Vegan Pecan Pie: A Sweet and Savory Treat

Vegans can enjoy the classic flavors of pecan pie with this delicious and easy-to-make recipe. This vegan version is made with a flaky, buttery crust and a rich, gooey filling that's bursting with the flavor of pecans.

Ingredients

For the crust:

* 1 1/2 cups all-purpose flour
* 1/2 teaspoon salt
* 1/2 cup (1 stick) vegan butter, cold and cut into small cubes
* 1/4 cup ice water

For the filling:

* 1 cup maple syrup
* 1/2 cup packed light brown sugar
* 1/4 cup cornstarch
* 1/4 teaspoon salt
* 1 teaspoon vanilla extract
* 1 cup chopped pecans

Instructions

1. Make the crust: In a large bowl, whisk together the flour and salt.
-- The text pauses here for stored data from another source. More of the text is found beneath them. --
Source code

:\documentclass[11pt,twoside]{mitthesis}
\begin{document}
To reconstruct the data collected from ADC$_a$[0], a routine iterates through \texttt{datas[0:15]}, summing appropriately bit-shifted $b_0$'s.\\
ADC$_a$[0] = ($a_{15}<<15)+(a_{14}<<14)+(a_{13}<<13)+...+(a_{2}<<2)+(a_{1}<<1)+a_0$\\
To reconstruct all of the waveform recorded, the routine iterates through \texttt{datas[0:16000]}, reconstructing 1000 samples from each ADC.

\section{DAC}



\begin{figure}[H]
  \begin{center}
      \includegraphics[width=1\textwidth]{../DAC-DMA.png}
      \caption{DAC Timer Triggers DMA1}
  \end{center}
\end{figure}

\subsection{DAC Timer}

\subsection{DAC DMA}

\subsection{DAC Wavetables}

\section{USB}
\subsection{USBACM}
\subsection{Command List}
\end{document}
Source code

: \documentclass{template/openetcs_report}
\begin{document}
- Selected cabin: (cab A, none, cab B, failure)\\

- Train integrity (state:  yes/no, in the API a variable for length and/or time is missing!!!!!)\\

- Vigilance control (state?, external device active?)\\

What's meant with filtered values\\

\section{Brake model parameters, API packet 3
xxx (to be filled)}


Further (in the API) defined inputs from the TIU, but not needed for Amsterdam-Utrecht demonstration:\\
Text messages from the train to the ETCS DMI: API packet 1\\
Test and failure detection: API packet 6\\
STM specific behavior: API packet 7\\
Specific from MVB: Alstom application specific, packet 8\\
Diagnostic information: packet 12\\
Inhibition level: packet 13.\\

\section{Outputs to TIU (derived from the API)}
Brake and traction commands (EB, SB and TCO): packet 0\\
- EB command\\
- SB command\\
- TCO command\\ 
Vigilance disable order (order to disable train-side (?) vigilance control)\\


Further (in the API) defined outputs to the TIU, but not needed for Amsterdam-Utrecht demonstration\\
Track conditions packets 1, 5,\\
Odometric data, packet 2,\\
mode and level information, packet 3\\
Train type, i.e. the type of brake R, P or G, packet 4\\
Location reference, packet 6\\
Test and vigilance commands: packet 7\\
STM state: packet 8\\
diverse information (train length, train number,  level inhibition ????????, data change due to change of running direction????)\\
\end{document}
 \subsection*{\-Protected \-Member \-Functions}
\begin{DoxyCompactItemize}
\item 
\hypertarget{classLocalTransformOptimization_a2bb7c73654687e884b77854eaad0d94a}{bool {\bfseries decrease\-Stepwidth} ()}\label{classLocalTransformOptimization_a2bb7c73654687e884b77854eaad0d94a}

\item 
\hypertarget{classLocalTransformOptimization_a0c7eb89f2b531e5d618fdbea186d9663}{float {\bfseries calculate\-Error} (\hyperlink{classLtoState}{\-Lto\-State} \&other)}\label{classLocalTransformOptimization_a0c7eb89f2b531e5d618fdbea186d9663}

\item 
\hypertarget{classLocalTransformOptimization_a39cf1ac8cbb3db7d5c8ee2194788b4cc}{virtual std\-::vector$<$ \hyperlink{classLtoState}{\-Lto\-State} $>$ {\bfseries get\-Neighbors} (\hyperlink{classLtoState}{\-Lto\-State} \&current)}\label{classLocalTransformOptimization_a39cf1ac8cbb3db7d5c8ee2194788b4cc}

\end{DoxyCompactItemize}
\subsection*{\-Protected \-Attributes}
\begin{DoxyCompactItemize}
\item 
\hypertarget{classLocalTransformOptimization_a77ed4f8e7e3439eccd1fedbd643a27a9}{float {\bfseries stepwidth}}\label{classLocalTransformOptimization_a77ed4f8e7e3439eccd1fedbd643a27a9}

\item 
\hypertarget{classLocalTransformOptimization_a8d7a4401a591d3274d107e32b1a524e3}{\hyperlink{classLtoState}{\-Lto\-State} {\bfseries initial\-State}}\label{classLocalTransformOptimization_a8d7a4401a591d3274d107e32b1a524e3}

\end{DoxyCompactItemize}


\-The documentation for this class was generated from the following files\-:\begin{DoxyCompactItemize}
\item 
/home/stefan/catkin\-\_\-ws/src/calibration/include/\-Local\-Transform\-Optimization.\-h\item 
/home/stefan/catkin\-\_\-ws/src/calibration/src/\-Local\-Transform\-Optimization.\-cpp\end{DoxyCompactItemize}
Add the butter and use your fingers to work it into the flour until it resembles coarse crumbs. Add the ice water one tablespoon at a time, mixing until the dough just comes together. Form the dough into a ball, wrap it in plastic wrap, and refrigerate for at least 30 minutes.
2. Preheat the oven: Preheat the oven to 350 degrees F (175 degrees C).
3. Roll out the dough: On a lightly floured surface, roll out the dough to a 12-inch circle. Transfer the dough to a 9-inch pie plate and trim the edges. Crimp the edges as desired.
4. Make the filling: In a large bowl, whisk together the maple syrup, brown sugar, cornstarch, salt, and vanilla extract. Stir in the pecans. Pour the filling into the pie crust.
5. Bake the pie: Bake the pie for 45-50 minutes, or until the crust is golden brown and the filling is set. Let the pie cool completely before serving.

Tips

* For a richer flavor, use dark maple syrup.
* If you don't have a pie plate, you can use a 9-inch springform pan.
* To make the pie ahead of time, bake it and let it cool completely. Wrap the pie in plastic wrap and refrigerate for up to 3 days. When ready to serve, let the pie come to room temperature for at least 30 minutes before unwrapping.